Constance: The scene where the Commander talks about June and Luke's affair really was fascinating: For the first time, he became clear to me as someone who probably sincerely believes that Offred is a sinful slutty adulteress for sleeping with a married man, and who also sincerely believes that repeatedly ritually raping a woman he owns in front of his wife just makes him an upstanding husband. What a creepy little piece of doublethink he's constantly performing.

It's clearly not one that Serena Joy is able to entirely embrace, but she's got her own: one that allows her to think of Offred as simultaneously a seductive tramp, an empty vessel without a mind, and as her surrogate daughter.

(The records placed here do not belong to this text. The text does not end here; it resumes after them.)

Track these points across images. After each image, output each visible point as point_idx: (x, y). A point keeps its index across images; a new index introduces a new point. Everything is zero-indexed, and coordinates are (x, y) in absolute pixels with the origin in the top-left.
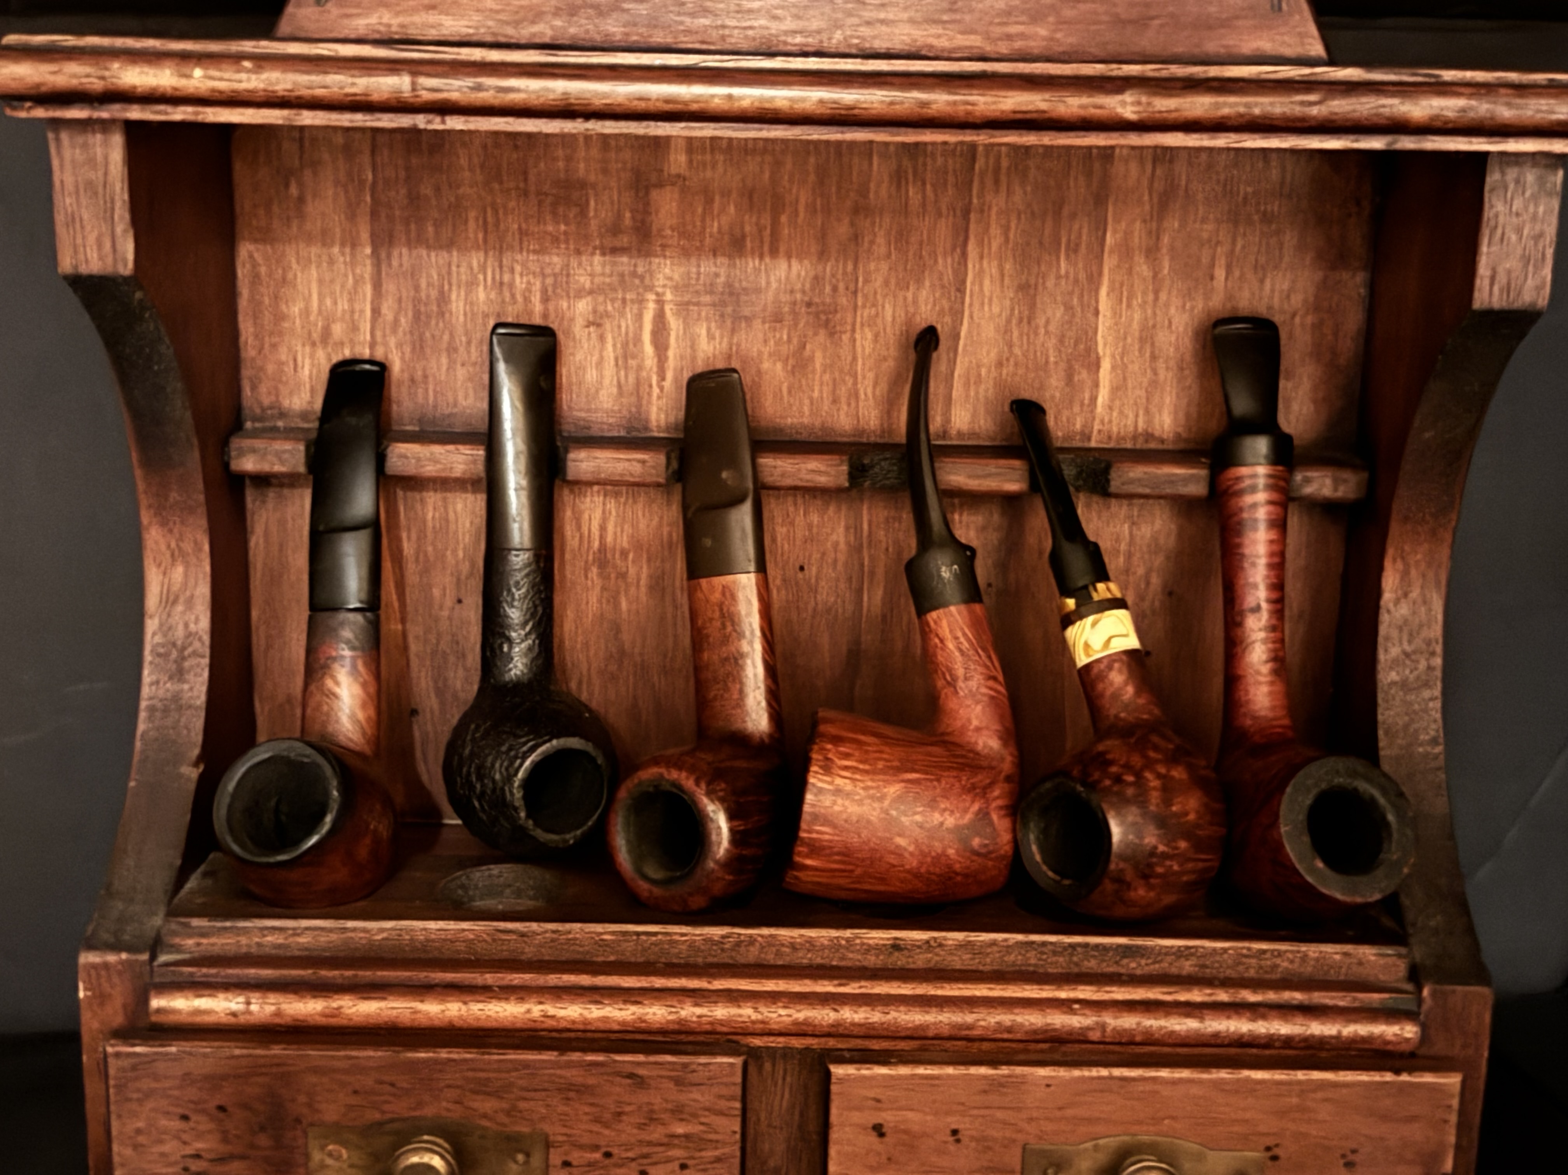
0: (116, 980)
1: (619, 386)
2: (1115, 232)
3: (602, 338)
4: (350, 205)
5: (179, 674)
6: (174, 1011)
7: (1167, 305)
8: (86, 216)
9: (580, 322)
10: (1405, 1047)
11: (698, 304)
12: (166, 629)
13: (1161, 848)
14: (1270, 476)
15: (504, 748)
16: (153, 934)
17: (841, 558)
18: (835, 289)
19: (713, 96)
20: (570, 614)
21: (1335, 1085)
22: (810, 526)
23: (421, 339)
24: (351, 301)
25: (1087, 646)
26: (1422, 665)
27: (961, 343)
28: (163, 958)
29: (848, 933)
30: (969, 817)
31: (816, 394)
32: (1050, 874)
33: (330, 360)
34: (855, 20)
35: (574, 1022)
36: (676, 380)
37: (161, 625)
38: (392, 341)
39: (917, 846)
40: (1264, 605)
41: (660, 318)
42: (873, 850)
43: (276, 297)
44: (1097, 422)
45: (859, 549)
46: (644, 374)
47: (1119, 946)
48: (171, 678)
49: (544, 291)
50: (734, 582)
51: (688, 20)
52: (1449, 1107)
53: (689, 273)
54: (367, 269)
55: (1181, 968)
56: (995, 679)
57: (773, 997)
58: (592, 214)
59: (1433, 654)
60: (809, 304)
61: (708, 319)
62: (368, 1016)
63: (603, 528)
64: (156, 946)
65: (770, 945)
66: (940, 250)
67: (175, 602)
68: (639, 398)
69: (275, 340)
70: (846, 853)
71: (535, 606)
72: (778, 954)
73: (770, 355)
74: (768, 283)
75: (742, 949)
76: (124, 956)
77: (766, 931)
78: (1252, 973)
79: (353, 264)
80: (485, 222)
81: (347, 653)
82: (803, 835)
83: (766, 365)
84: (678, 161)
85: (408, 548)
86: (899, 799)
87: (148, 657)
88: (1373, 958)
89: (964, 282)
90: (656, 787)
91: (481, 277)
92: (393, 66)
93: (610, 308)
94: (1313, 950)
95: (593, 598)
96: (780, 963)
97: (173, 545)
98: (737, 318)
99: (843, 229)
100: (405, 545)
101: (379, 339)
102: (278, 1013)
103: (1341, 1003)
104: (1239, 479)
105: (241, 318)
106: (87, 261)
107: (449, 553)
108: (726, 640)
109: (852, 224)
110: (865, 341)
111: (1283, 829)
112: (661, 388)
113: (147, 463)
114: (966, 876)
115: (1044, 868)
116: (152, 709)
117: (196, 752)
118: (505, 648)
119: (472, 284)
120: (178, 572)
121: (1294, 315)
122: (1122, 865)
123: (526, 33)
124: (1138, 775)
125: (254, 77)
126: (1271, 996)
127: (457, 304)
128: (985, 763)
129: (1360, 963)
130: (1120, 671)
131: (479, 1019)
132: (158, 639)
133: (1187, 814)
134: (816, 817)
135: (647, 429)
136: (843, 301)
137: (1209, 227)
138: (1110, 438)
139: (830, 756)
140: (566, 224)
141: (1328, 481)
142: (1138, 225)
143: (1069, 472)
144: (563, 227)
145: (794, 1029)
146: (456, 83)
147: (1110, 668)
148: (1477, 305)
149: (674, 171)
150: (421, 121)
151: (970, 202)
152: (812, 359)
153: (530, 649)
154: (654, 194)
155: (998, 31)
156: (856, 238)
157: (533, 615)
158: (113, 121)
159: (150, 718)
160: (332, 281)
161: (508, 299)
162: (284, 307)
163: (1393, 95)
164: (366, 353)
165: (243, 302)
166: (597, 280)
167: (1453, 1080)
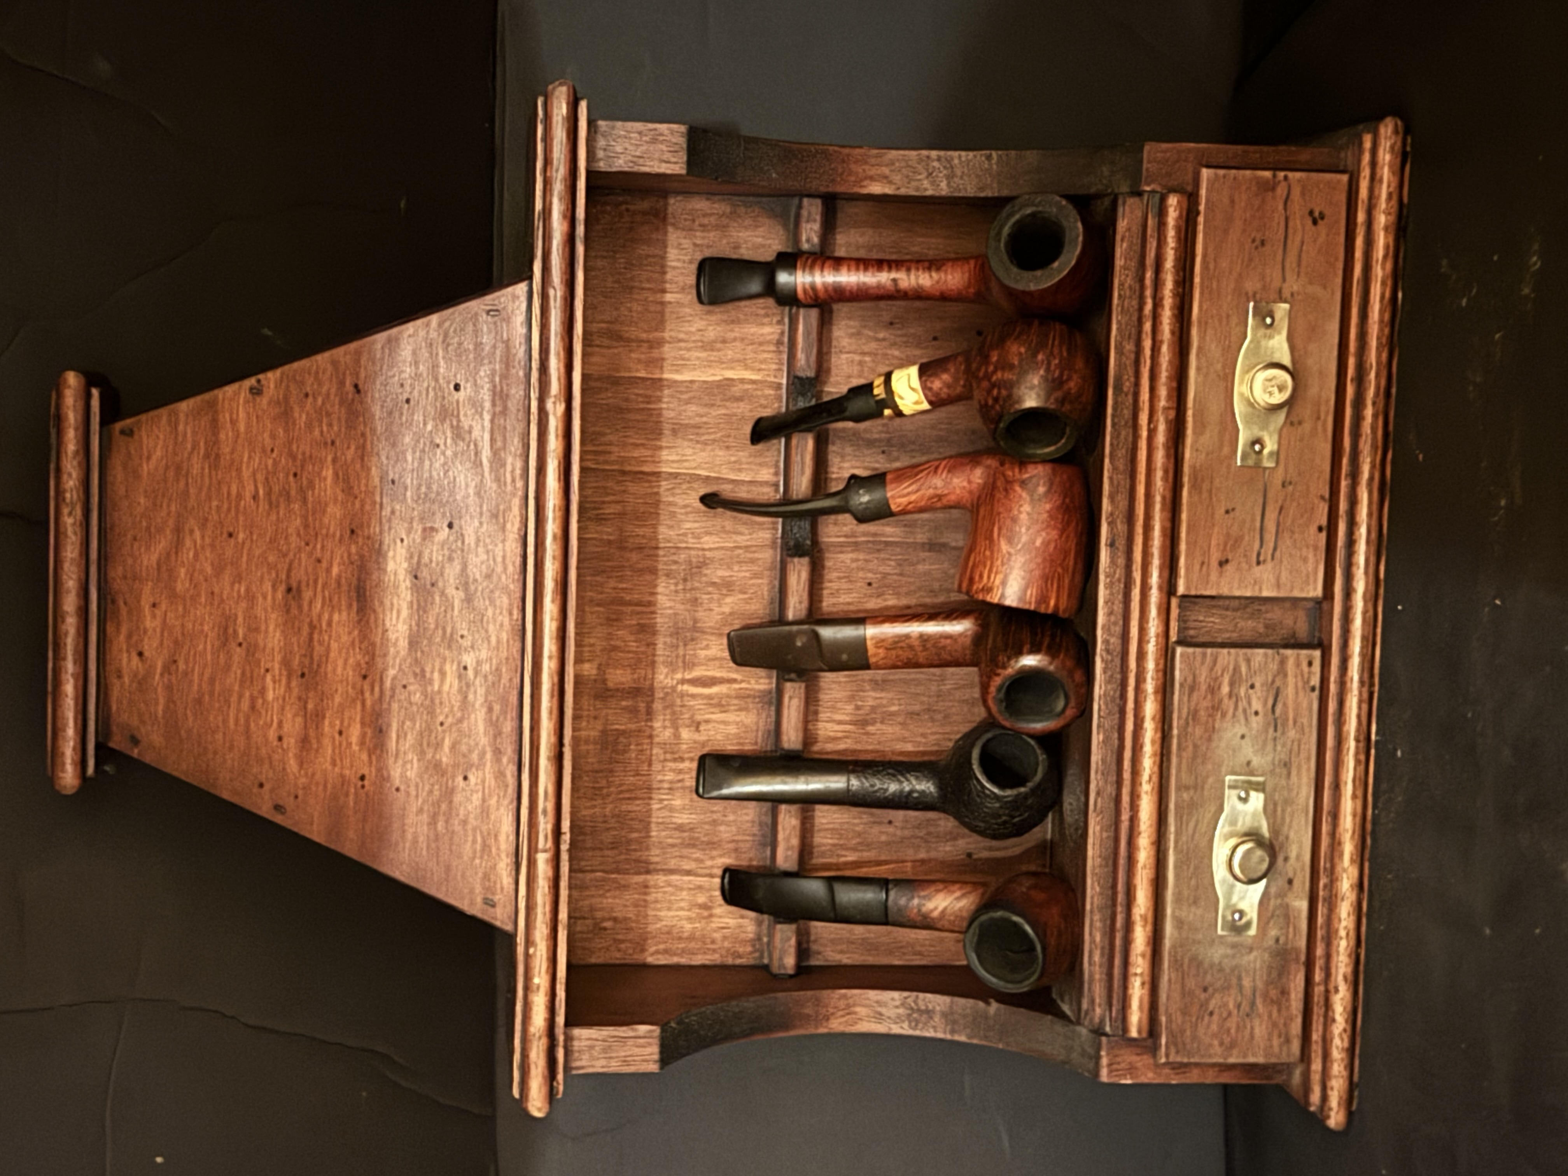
0: (1119, 1059)
1: (740, 710)
2: (637, 371)
3: (707, 721)
4: (618, 888)
5: (929, 1013)
6: (1140, 1021)
7: (686, 333)
8: (623, 1054)
9: (696, 736)
10: (1185, 205)
11: (684, 656)
12: (898, 1020)
13: (1042, 372)
14: (804, 271)
15: (978, 800)
16: (1092, 1036)
17: (862, 556)
18: (676, 562)
19: (549, 668)
20: (900, 747)
21: (1205, 256)
22: (839, 578)
23: (709, 843)
24: (682, 889)
25: (917, 403)
26: (936, 164)
27: (713, 475)
28: (1108, 1029)
29: (1102, 577)
30: (1024, 495)
31: (747, 574)
32: (1063, 441)
33: (720, 905)
34: (503, 577)
35: (1154, 763)
36: (737, 671)
37: (896, 1023)
38: (709, 863)
39: (1043, 530)
40: (893, 275)
41: (694, 682)
42: (1044, 560)
43: (680, 938)
44: (768, 379)
45: (856, 544)
46: (733, 693)
47: (1114, 393)
48: (931, 1018)
49: (675, 760)
50: (872, 638)
51: (503, 681)
52: (1224, 176)
53: (663, 663)
54: (661, 879)
55: (1130, 351)
56: (937, 468)
57: (1142, 630)
58: (623, 727)
59: (928, 157)
60: (685, 580)
61: (695, 650)
62: (1146, 897)
63: (840, 723)
64: (1098, 1032)
65: (1109, 629)
66: (649, 491)
67: (881, 1014)
68: (749, 696)
69: (708, 941)
70: (1046, 579)
71: (888, 774)
72: (1115, 624)
73: (720, 606)
74: (670, 608)
75: (1111, 647)
76: (1103, 1053)
77: (1099, 632)
78: (1135, 303)
79: (656, 886)
80: (629, 799)
81: (916, 901)
82: (1032, 607)
83: (727, 610)
84: (589, 669)
85: (851, 857)
86: (1010, 541)
87: (917, 1033)
88: (1126, 221)
89: (671, 474)
90: (1001, 701)
91: (666, 803)
92: (532, 863)
93: (686, 716)
94: (1119, 262)
95: (890, 729)
96: (1121, 623)
97: (841, 1013)
98: (695, 629)
99: (634, 557)
100: (850, 859)
101: (708, 871)
102: (1143, 955)
103: (1155, 244)
104: (805, 291)
105: (693, 963)
106: (651, 1054)
107: (857, 829)
108: (911, 647)
109: (632, 550)
110: (709, 541)
111: (1032, 287)
112: (742, 681)
113: (786, 1027)
114: (1065, 497)
115: (1059, 445)
116: (953, 1032)
117: (981, 1004)
118: (915, 795)
119: (672, 809)
120: (861, 1011)
121: (695, 245)
122: (1052, 400)
123: (511, 781)
124: (993, 385)
125: (539, 947)
126: (1148, 293)
127: (683, 818)
128: (991, 480)
129: (1129, 230)
130: (932, 382)
131: (1151, 826)
132: (906, 1025)
133: (1020, 354)
134: (1021, 599)
135: (770, 692)
136: (683, 556)
137: (635, 307)
138: (780, 370)
139: (981, 587)
140: (630, 745)
141: (809, 226)
142: (633, 355)
143: (802, 404)
144: (632, 747)
145: (1164, 616)
146: (542, 827)
147: (930, 389)
148: (684, 172)
149: (594, 672)
150: (564, 847)
151: (619, 471)
152: (722, 578)
153: (917, 778)
154: (610, 685)
155: (509, 488)
156: (640, 548)
157: (894, 776)
158: (565, 1034)
159: (960, 1034)
160: (670, 901)
161: (679, 785)
162: (686, 935)
163: (550, 243)
164: (717, 881)
165: (683, 961)
166: (667, 723)
167: (1205, 172)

That might be part of why Nick falls so flat in this episode. “Faithful” spends most of its time with these characters who are constantly playing three-dimensional chess against themselves in an attempt to believe five or six contradictory things at the same time, and then it leaves us with poor, dull Nick and his blank cipher of a psyche. It's a bit of a letdown.

The Handmaid’s Tale
The Handmaids watch Emily run over a soldier.
Hulu

Todd: I guess we're left with the thought that he's an Eye, which is potentially interesting, especially in the wake of Emily's warnings and actions.

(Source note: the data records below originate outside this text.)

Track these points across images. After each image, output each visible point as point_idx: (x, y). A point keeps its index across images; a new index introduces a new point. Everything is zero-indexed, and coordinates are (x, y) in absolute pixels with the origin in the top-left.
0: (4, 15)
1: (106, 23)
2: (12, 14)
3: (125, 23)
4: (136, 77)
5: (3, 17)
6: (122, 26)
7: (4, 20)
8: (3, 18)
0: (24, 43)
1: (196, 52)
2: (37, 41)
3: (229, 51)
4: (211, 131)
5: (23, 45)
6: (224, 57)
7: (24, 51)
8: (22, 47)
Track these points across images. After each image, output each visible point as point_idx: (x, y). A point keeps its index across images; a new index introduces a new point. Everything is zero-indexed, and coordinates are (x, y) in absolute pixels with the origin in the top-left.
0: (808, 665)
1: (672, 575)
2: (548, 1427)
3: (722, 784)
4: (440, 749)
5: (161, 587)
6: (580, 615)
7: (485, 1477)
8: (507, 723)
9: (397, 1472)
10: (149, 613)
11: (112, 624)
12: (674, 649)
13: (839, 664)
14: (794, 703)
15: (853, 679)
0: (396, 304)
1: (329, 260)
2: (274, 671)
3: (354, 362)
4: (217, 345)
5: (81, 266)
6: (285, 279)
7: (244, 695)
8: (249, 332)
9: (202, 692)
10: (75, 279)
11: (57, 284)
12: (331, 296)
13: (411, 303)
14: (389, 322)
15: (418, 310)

(Sidebar: Is there any way she's still alive? I sort of feel like it would cheapen her actions if she were, but the show has also so brilliantly established that fertility is everything that it could probably get away with her reappearance. Maybe cheapening her action is the point in that scenario — when the state is as vast and overbearing as Gilead, any rebellion taken against it is harshly punishable but also eventually subsumed into a Weird Thing that Happened One Time.)

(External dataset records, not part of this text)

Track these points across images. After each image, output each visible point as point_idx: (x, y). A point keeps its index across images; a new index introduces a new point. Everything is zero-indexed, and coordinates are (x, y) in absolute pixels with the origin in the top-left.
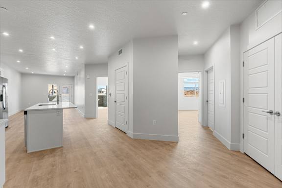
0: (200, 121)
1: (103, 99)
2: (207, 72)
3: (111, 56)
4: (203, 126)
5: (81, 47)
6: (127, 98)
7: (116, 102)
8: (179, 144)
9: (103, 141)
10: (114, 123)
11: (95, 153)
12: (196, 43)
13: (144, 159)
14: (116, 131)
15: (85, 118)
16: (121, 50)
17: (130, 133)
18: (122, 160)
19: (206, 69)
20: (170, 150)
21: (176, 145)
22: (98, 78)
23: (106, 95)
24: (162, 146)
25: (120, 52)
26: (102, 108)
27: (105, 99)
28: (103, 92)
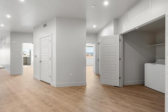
0: (95, 71)
1: (27, 60)
2: (99, 44)
3: (36, 27)
4: (96, 74)
5: (9, 16)
6: (51, 59)
7: (41, 62)
8: (87, 86)
9: (31, 94)
10: (39, 77)
11: (25, 105)
12: (95, 26)
13: (68, 101)
14: (41, 83)
15: (10, 75)
16: (46, 24)
17: (54, 84)
18: (51, 106)
19: (98, 42)
20: (83, 92)
21: (85, 88)
22: (23, 43)
23: (29, 56)
24: (78, 90)
25: (45, 25)
26: (26, 66)
27: (28, 59)
28: (25, 54)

But, to return to Nick, it definitely feels like we've gotten his story all out of order. He was the brooding guy on the sidelines, and now that he's becoming a bigger player, he's suddenly in the vague realm of "love interest." Even another episode or two might have made this shift play out slightly better.

That said, I want to take a brief moment to talk about the nudity for both characters, which was the one thing that worked about that scene for me, because seeing nudity in a sexual context on this show was so strange. When I talked with Elisabeth Moss about the show shortly after its debut, she pointed out that one of the things Gilead manages to criminalize without even really trying is pleasure derived from sex. As such, seeing a rather conventional sex scene felt downright rebellious, playing into the episode's overall theme. There's a version of this scene that works, one that heightens Offred's desperation and gives us something to cling to with Nick's motivations. We just didn't get it.

So maybe this scene falling flat really all comes down to cast chemistry. Elisabeth Moss and O-T Fagbenle have it; she and Max Minghella don't as much. That's fine, as it goes. But I hope there's a plan to either dimensionalize this relationship or dimensionalize Nick before too long.

Constance: God I hope Emily is still alive. I've never seen Alexis Bledel be as interesting as she is on this show and I want it to keep happening. It doesn't necessarily have to feel like a cop-out; Gilead can punish her pretty badly and still leave her as a functional childbearing vessel if they need to.

“Faithful” did some interesting things with the idea of how pleasure functions with sex in Gilead. Besides the nudity in Offred and Nick's scene — which, you're right, was very striking — there's that moment where the Commander touches Offred's thighs during the Ceremony, and everyone is appalled by how dangerous and taboo his actions are.

This marks the second episode in a row in which the Commander has casually broken a basic rule of the Ceremony. The rules don't really seem to apply for him, and the scene suggests that he's going to continue pushing steadily through boundaries for as long as he pleases.